A new app is ensuring that people with hearing or speech impairments can make 999 calls and receive urgent help promptly. 

The 999 British Sign Language (BSL) service allows those with hearing or speech loss can be connected via video to a BSL interpreter who will then call the 999 operator and relay the conversation. The service connects users to any of the emergency services: ambulance, police, fire or coastguard.  

To use the service, callers need to use either the 999 BSL app or website to make their emergency call. In addition, the new service also allows London Ambulance Service call handlers to give deaf callers instructions on how to give cardiopulmonary resuscitation (CPR), which could potentially save someone’s life if they’re in cardiac arrest. 

Prior to 999 BSL service’s launch, hearing and speech-impaired callers would be required to use a text message service and to help avoid delays, call handlers would be advised to ask fewer questions to help speed up getting help for the patient.  

An early analysis of the new app has found it is as a quick as a voice call, and has halved the time of using the text system. For those who do not use BSL, the existing text relays service for 999 calls will still be available. 

Sarah Clark, quality assurance manager at London Ambulance Service, said: “I initially trained as a call handler and I’m passionate about helping patients and saving lives.

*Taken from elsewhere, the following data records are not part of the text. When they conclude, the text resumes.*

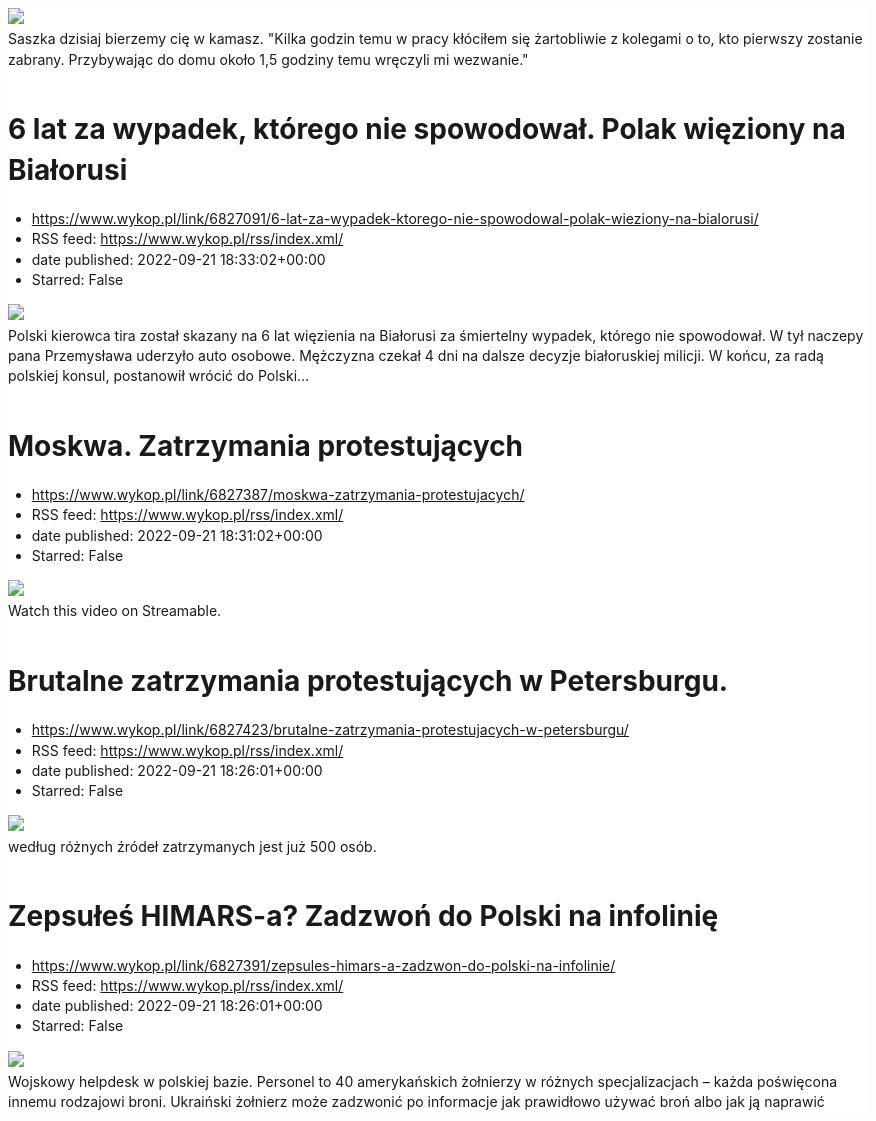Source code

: <img src="https://www.wykop.pl/cdn/c3397993/link_1663782918KKwvTwAsqp7Bsc9IktGqIo,w104h74.jpg" /><br />
		 Saszka dzisiaj bierzemy cię w kamasz. &quot;Kilka godzin temu w pracy kłóciłem się żartobliwie z kolegami o to, kto pierwszy zostanie zabrany.
Przybywając do domu około 1,5 godziny temu wręczyli mi wezwanie.&quot;

# 6 lat za wypadek, którego nie spowodował. Polak więziony na Białorusi
 - https://www.wykop.pl/link/6827091/6-lat-za-wypadek-ktorego-nie-spowodowal-polak-wieziony-na-bialorusi/
 - RSS feed: https://www.wykop.pl/rss/index.xml/
 - date published: 2022-09-21 18:33:02+00:00
 - Starred: False

<img src="https://www.wykop.pl/cdn/c3397993/link_1663770601m3o29OqXKeWsd5p6PX9tEK,w104h74.jpg" /><br />
		 Polski kierowca tira został skazany na 6 lat więzienia na Białorusi za śmiertelny wypadek, którego nie spowodował. W tył naczepy pana Przemysława uderzyło auto osobowe. Mężczyzna czekał 4 dni na dalsze decyzje białoruskiej milicji. W końcu, za radą polskiej konsul, postanowił wrócić do Polski…

# Moskwa. Zatrzymania protestujących
 - https://www.wykop.pl/link/6827387/moskwa-zatrzymania-protestujacych/
 - RSS feed: https://www.wykop.pl/rss/index.xml/
 - date published: 2022-09-21 18:31:02+00:00
 - Starred: False

<img src="https://www.wykop.pl/cdn/c3397993/link_1663780497kYRNlHttgVb39XWdTLGiLw,w104h74.jpg" /><br />
		 Watch this video on Streamable.

# Brutalne zatrzymania protestujących w Petersburgu.
 - https://www.wykop.pl/link/6827423/brutalne-zatrzymania-protestujacych-w-petersburgu/
 - RSS feed: https://www.wykop.pl/rss/index.xml/
 - date published: 2022-09-21 18:26:01+00:00
 - Starred: False

<img src="https://www.wykop.pl/cdn/c3397993/link_1663782037gesr8mezK6QvF9SMWrBl34,w104h74.jpg" /><br />
		 według różnych źródeł zatrzymanych jest już 500 osób.

# Zepsułeś HIMARS-a? Zadzwoń do Polski na infolinię
 - https://www.wykop.pl/link/6827391/zepsules-himars-a-zadzwon-do-polski-na-infolinie/
 - RSS feed: https://www.wykop.pl/rss/index.xml/
 - date published: 2022-09-21 18:26:01+00:00
 - Starred: False

<img src="https://www.wykop.pl/cdn/c3397993/link_1663780291nCGpwXStAEJ2F5th4FCoRn,w104h74.jpg" /><br />
		 Wojskowy helpdesk w polskiej bazie. Personel to 40 amerykańskich żołnierzy w różnych specjalizacjach – każda  poświęcona innemu rodzajowi broni. Ukraiński żołnierz może zadzwonić po informacje jak prawidłowo używać broń albo jak ją naprawić
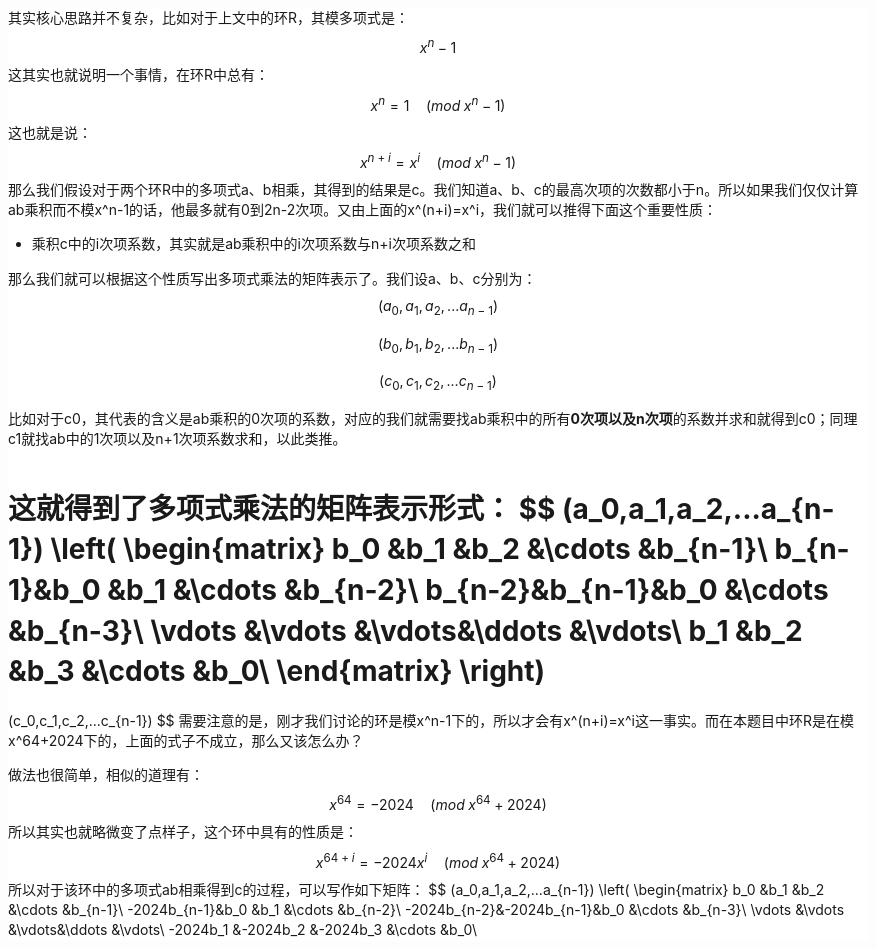其实核心思路并不复杂，比如对于上文中的环R，其模多项式是：
$$
x^n - 1
$$
这其实也就说明一个事情，在环R中总有：
$$
x^n = 1 \quad(mod \; x^n-1)
$$
这也就是说：
$$
x^{n+i} = x^i \quad(mod \; x^n-1)
$$
那么我们假设对于两个环R中的多项式a、b相乘，其得到的结果是c。我们知道a、b、c的最高次项的次数都小于n。所以如果我们仅仅计算ab乘积而不模x^n-1的话，他最多就有0到2n-2次项。又由上面的x^(n+i)=x^i，我们就可以推得下面这个重要性质：

+ 乘积c中的i次项系数，其实就是ab乘积中的i次项系数与n+i次项系数之和

那么我们就可以根据这个性质写出多项式乘法的矩阵表示了。我们设a、b、c分别为：
$$
(a_0,a_1,a_2,...a_{n-1})
$$

$$
(b_0,b_1,b_2,...b_{n-1})
$$

$$
(c_0,c_1,c_2,...c_{n-1})
$$

比如对于c0，其代表的含义是ab乘积的0次项的系数，对应的我们就需要找ab乘积中的所有**0次项以及n次项**的系数并求和就得到c0；同理c1就找ab中的1次项以及n+1次项系数求和，以此类推。

这就得到了多项式乘法的矩阵表示形式：
$$
(a_0,a_1,a_2,...a_{n-1})
\left(
 \begin{matrix}
   b_0    &b_1    &b_2   &\cdots &b_{n-1}\\
   b_{n-1}&b_0    &b_1   &\cdots &b_{n-2}\\
   b_{n-2}&b_{n-1}&b_0   &\cdots &b_{n-3}\\
   \vdots &\vdots &\vdots&\ddots &\vdots\\
   b_1    &b_2    &b_3   &\cdots &b_0\\
  \end{matrix}
  \right)
  =
  (c_0,c_1,c_2,...c_{n-1})
$$
需要注意的是，刚才我们讨论的环是模x^n-1下的，所以才会有x^(n+i)=x^i这一事实。而在本题目中环R是在模x^64+2024下的，上面的式子不成立，那么又该怎么办？

做法也很简单，相似的道理有：
$$
x^{64} = -2024 \quad(mod \; x^{64}+2024)
$$
所以其实也就略微变了点样子，这个环中具有的性质是：
$$
x^{64+i} = -2024x^{i} \quad(mod \; x^{64}+2024)
$$
所以对于该环中的多项式ab相乘得到c的过程，可以写作如下矩阵：
$$
(a_0,a_1,a_2,...a_{n-1})
\left(
 \begin{matrix}
   b_0    &b_1    &b_2   &\cdots &b_{n-1}\\
   -2024b_{n-1}&b_0    &b_1   &\cdots &b_{n-2}\\
   -2024b_{n-2}&-2024b_{n-1}&b_0   &\cdots &b_{n-3}\\
   \vdots &\vdots &\vdots&\ddots &\vdots\\
   -2024b_1    &-2024b_2    &-2024b_3   &\cdots &b_0\\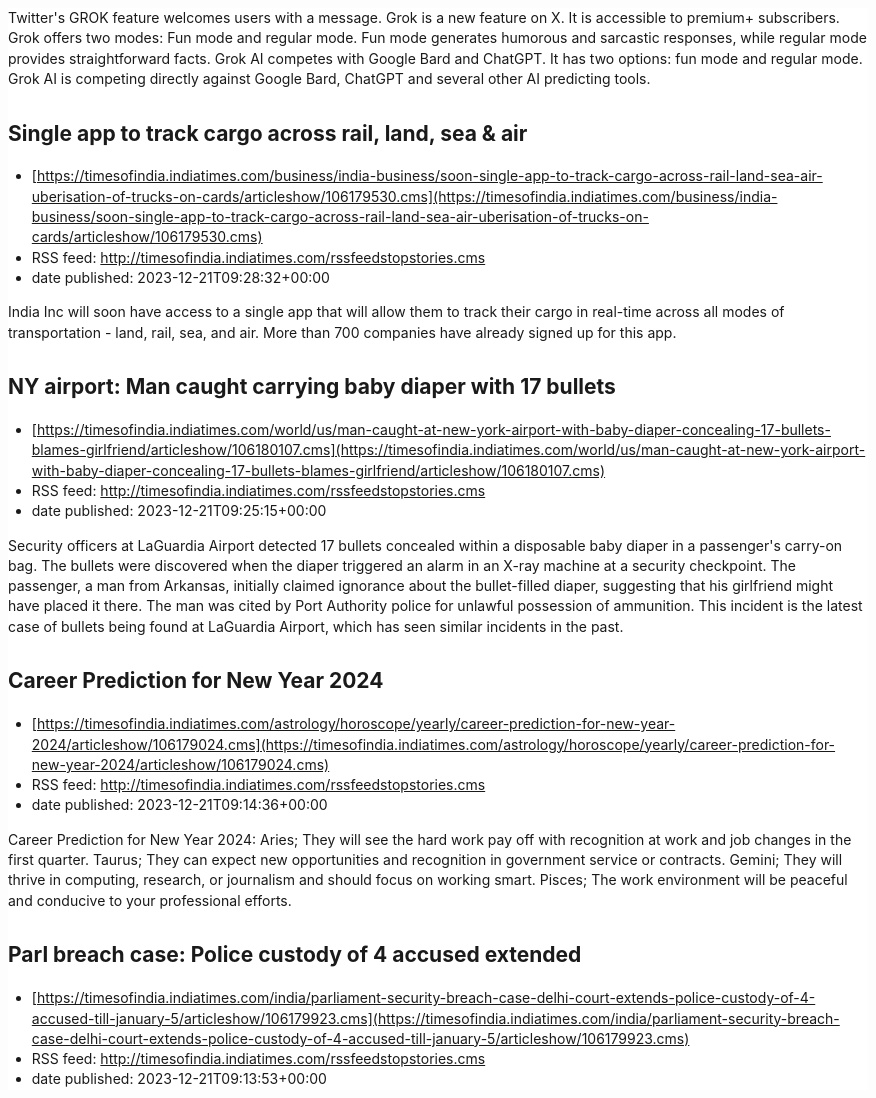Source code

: Twitter's GROK feature welcomes users with a message. Grok is a new feature on X. It is accessible to premium+ subscribers. Grok offers two modes: Fun mode and regular mode. Fun mode generates humorous and sarcastic responses, while regular mode provides straightforward facts. Grok AI competes with Google Bard and ChatGPT. It has two options: fun mode and regular mode. Grok AI is competing directly against Google Bard, ChatGPT and several other AI predicting tools.

## Single app to track cargo across rail, land, sea & air
 - [https://timesofindia.indiatimes.com/business/india-business/soon-single-app-to-track-cargo-across-rail-land-sea-air-uberisation-of-trucks-on-cards/articleshow/106179530.cms](https://timesofindia.indiatimes.com/business/india-business/soon-single-app-to-track-cargo-across-rail-land-sea-air-uberisation-of-trucks-on-cards/articleshow/106179530.cms)
 - RSS feed: http://timesofindia.indiatimes.com/rssfeedstopstories.cms
 - date published: 2023-12-21T09:28:32+00:00

India Inc will soon have access to a single app that will allow them to track their cargo in real-time across all modes of transportation - land, rail, sea, and air. More than 700 companies have already signed up for this app.

## NY airport: Man caught carrying baby diaper with 17 bullets
 - [https://timesofindia.indiatimes.com/world/us/man-caught-at-new-york-airport-with-baby-diaper-concealing-17-bullets-blames-girlfriend/articleshow/106180107.cms](https://timesofindia.indiatimes.com/world/us/man-caught-at-new-york-airport-with-baby-diaper-concealing-17-bullets-blames-girlfriend/articleshow/106180107.cms)
 - RSS feed: http://timesofindia.indiatimes.com/rssfeedstopstories.cms
 - date published: 2023-12-21T09:25:15+00:00

Security officers at LaGuardia Airport detected 17 bullets concealed within a disposable baby diaper in a passenger's carry-on bag. The bullets were discovered when the diaper triggered an alarm in an X-ray machine at a security checkpoint. The passenger, a man from Arkansas, initially claimed ignorance about the bullet-filled diaper, suggesting that his girlfriend might have placed it there. The man was cited by Port Authority police for unlawful possession of ammunition. This incident is the latest case of bullets being found at LaGuardia Airport, which has seen similar incidents in the past.

## Career Prediction for New Year 2024
 - [https://timesofindia.indiatimes.com/astrology/horoscope/yearly/career-prediction-for-new-year-2024/articleshow/106179024.cms](https://timesofindia.indiatimes.com/astrology/horoscope/yearly/career-prediction-for-new-year-2024/articleshow/106179024.cms)
 - RSS feed: http://timesofindia.indiatimes.com/rssfeedstopstories.cms
 - date published: 2023-12-21T09:14:36+00:00

Career Prediction for New Year 2024: Aries; They will see the hard work pay off with recognition at work and job changes in the first quarter. Taurus; They can expect new opportunities and recognition in government service or contracts. Gemini; They will thrive in computing, research, or journalism and should focus on working smart. Pisces; The work environment will be peaceful and conducive to your professional efforts.

## Parl breach case: Police custody of 4 accused extended
 - [https://timesofindia.indiatimes.com/india/parliament-security-breach-case-delhi-court-extends-police-custody-of-4-accused-till-january-5/articleshow/106179923.cms](https://timesofindia.indiatimes.com/india/parliament-security-breach-case-delhi-court-extends-police-custody-of-4-accused-till-january-5/articleshow/106179923.cms)
 - RSS feed: http://timesofindia.indiatimes.com/rssfeedstopstories.cms
 - date published: 2023-12-21T09:13:53+00:00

This innovation means no deaf person is excluded. Everyone should have the same access to our services and treatment and care. 

“Now deaf people get the same advice and the same instructions for helping patients. And the same chance for saving lives.” 

London Ambulance Service has previously used GoodSAM Instant-on-Scene technology to enable paramedics to use 999 callers’ phones to gain on-scene footage from serious incidents.